> _PROBLEM STATEMENT_
Name every bird that the passage below on medieval poultry and game says our forefathers counted as feathered game.

> _TEXT PROVIDED_
Fig. 94.--The Poultry-dealer.--Fac-simile of an Engraving on Wood, after Cesare Vecellio.
The pea-fowl played an important part in the chivalric banquets of the Middle Ages (Fig. 95). According to old poets the flesh of this noble bird is "food for the brave." A poet of the thirteenth century says, "that thieves have as much taste for falsehood as a hungry man has for the flesh of the peacock." In the fourteenth century poultry-yards were still stocked with these birds; but the turkey and the pheasant gradually replaced them, as their flesh was considered somewhat hard and stringy. This is proved by the fact that in 1581, "La Nouvelle Coutume du Bourbonnois" only reckons the value of these beautiful birds at two sous and a half, or about three francs of present currency.
Fig. 95.--State Banquet.--Serving the Peacock.--Fac-simile of a Woodcut in an edition of Virgil, folio, published at Lyons in 1517.
Fig. 95.--State Banquet.--Serving the Peacock.--Fac-simile of a Woodcut in an edition of Virgil, folio, published at Lyons in 1517.
Game.--Our forefathers included among the birds which now constitute feathered game the heron, the crane, the crow, the swan, the stork, the cormorant, and the bittern. These supplied the best tables, especially the first three, which were looked upon as exquisite food, fit even for royalty, and were reckoned as thorough French delicacies. There were at that time heronries, as at a later period there were pheasantries. People also ate birds of prey, and only rejected those which fed on carrion.

[Data taken from a collection]
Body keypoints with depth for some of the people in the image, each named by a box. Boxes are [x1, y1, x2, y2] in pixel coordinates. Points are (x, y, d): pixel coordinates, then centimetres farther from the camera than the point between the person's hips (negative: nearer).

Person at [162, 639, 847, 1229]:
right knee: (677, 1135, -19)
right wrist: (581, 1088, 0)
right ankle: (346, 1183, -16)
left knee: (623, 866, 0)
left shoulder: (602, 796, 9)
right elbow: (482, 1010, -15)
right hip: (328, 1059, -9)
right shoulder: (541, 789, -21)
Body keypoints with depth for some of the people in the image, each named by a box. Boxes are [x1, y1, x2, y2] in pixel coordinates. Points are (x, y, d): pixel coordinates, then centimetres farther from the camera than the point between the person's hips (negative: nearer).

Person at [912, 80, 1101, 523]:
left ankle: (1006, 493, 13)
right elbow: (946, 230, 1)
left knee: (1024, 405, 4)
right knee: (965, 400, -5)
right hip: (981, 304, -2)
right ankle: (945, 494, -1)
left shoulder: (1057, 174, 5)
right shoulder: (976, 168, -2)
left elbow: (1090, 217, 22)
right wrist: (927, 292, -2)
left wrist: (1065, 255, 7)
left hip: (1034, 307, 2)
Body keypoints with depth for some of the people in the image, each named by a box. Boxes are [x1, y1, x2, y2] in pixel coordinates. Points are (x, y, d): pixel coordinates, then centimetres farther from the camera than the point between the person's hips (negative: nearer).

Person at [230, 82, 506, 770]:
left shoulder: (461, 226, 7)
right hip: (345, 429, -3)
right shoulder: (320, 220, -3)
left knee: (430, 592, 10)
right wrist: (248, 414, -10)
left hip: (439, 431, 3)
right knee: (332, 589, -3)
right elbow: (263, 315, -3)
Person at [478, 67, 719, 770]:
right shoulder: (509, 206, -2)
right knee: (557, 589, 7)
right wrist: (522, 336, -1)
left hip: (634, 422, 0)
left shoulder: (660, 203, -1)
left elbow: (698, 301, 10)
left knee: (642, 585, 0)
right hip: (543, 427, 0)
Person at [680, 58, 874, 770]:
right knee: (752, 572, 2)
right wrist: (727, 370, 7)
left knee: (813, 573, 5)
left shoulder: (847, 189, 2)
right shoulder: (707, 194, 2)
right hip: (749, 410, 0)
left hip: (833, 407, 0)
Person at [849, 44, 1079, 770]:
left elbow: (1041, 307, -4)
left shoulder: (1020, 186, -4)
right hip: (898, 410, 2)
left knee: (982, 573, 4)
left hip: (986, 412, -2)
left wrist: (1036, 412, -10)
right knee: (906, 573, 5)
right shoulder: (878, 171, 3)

> _TASK SOLUTION_
Heron, crane, crow, swan, stork, cormorant, bittern